Aussi curieux que cela puisse paraitre et la vidéo faisant foi, elle appelle à la rescousse la communauté internationale, l’Union africaine le conseil de sécurité, sans oublier Mme Leila Zerrougui qui, malheureusement, n’avait pas son téléphone en marche…

Preuve, pour plusieurs observateurs de la scène politique congolaise, que la mission que vous nous avez confiée est accomplie, venez maintenant vous occuper du reste.

Comme nous l'avons indiqué maintes fois, cette stratégie ne payera plus, parce que les Congolais ont décidé d’organiser leurs élections sur fonds propres et jusque-là, il n’y a rien qui obligerait leur tenue ou le changement de la date.

De même, la stratégie de victimisation ne payera pas, dans la mesure où ce n'est pas toute la foule qui ira voter pour Fayulu.

De même, l’ambiguïté dans le discours de la coalition Lamuka est à la base du désordre et la population ne voit aucun intérêt d’adhérer à la cause d’un Monsieur qui veut mettre le feu sur les machines à voter, à en croire le professeur Tryphon KinKiey intervenant sur Top Congo.

Même procédé que Fatshivit

De plus en plus, l’on se rend compte que les deux camps, hypocritement opposés, utilisent pratiquement les mêmes procédés, pour se victimiser et s’attirer l'attention de la population.

Mais celle-ci a compris la duperie utilisée par ceux-là qui ne veulent pas que l’on parle des élections et par conséquent, sont- entrain de prêcher dans le vide.

Si l’équipe de Félix Tshisekedi avec son directeur de campagne, Vital Kamerhe accuse les militants Lamuka de les avoir attaqués et empêcher de tenir leur meeting, les observateurs constatent que les deux groupes sont de plein pied dans la même stratégie qui consiste à créer le chaos pour empêcher la tenue des élections.

La vraie illustration de leur comportement, c'est ce qui est arrivé hier sur la route Beni-Butembo, ou deux journalistes qui les accompagnaient racontent deux versions différentes.

Si non, à quoi nous en tenir ? Si le premier parle d’un piège tendu sur la route de Beni-Butembo pour tuer le candidat et son directeur de campagne par les Maï-Maï, l'autre affirme que l’avion transportant les deux personnalités et leur suite allait être abattu. Ici, il importe de se poser la question de savoir qui a informé l'équipe de Fatshivit que les Maï-Maï s’apprêtaient à les attaquer ? Et l'avion serait attaqué dans quel objectif ?

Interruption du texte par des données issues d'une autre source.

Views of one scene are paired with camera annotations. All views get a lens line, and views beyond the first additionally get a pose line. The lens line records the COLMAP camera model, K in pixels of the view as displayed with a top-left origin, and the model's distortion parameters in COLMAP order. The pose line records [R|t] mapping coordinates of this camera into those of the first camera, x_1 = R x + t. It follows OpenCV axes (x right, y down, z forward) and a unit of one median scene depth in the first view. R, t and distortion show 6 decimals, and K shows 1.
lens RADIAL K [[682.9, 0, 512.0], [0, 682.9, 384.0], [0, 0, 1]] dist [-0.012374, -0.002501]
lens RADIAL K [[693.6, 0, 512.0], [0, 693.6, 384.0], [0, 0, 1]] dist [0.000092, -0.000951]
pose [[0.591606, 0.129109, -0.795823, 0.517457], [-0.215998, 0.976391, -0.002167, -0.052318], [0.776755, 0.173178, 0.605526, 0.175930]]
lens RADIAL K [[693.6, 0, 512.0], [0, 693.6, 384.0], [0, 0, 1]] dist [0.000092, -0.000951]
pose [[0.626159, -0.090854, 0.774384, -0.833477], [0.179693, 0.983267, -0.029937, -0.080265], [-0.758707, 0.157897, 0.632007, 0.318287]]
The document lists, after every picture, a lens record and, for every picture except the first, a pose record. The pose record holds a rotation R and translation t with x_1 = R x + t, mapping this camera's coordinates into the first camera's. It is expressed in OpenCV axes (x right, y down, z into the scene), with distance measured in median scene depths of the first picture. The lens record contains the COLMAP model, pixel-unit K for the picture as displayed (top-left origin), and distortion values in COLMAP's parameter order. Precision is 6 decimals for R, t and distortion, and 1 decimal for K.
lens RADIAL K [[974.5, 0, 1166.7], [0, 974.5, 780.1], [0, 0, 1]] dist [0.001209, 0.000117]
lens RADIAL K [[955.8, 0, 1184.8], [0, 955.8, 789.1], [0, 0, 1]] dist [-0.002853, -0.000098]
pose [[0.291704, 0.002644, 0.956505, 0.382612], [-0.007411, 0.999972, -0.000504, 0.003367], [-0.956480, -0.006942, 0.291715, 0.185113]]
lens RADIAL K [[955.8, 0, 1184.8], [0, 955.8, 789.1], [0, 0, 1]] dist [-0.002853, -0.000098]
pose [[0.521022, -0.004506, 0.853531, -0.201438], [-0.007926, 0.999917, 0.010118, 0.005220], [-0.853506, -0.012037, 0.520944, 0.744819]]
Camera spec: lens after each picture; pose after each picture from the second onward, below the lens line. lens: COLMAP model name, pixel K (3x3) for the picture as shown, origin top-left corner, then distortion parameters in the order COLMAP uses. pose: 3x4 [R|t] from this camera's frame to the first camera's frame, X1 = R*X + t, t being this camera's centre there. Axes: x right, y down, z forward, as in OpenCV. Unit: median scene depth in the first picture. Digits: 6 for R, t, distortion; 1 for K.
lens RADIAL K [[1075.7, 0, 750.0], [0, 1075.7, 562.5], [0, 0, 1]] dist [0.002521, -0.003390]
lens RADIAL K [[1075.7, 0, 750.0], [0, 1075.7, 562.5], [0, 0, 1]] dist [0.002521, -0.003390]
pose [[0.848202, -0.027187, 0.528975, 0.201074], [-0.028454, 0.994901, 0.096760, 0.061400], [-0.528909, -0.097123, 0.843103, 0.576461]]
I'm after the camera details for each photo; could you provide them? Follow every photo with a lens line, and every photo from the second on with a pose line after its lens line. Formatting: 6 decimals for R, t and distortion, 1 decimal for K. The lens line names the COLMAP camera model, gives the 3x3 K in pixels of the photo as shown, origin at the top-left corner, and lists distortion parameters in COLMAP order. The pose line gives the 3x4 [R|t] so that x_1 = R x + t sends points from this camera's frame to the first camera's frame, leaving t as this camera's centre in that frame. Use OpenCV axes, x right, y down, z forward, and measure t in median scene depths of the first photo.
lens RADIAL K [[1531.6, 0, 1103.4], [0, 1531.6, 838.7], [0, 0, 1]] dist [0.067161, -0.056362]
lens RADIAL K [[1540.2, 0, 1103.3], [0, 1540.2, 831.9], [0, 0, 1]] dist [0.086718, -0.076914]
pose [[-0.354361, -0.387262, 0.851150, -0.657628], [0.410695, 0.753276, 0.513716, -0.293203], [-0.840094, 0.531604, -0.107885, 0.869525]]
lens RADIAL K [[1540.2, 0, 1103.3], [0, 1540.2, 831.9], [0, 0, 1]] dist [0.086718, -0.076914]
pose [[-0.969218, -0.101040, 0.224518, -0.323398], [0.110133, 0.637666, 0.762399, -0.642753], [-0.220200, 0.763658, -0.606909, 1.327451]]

Heureusement que les deux camps qui se font la guerre ouverte connaissent leurs pratiques. Voilà pourquoi l’équipe de Fatshivit, qui s’est du reste désolidarisée de Lamuka, pense qu'il y a un leader du coin, Antipas Mbusa Nyamwisiqui serait derrière les Maï-Maï et qui mijoterait d’attaquer le cortège de Fatshivit.

Mais ceci ne peut jamais intéresser toute une République, d’autant plus que le Gouvernement a le contrôle du territoire national et que la Police, ainsi que les FARDC, sont toujours présentes pour protéger la population et ses biens.

Moralité : que la population n’écoute pas les bruits dégagés par Fatshivit et Lamuka et se garde de suivre ces pseudos leaders dans leur égarement.

Cette population devrait confier ses voix à un candidat qui assure, Emmanuel Ramazani Shadary pour l’amélioration de ses conditions de vie.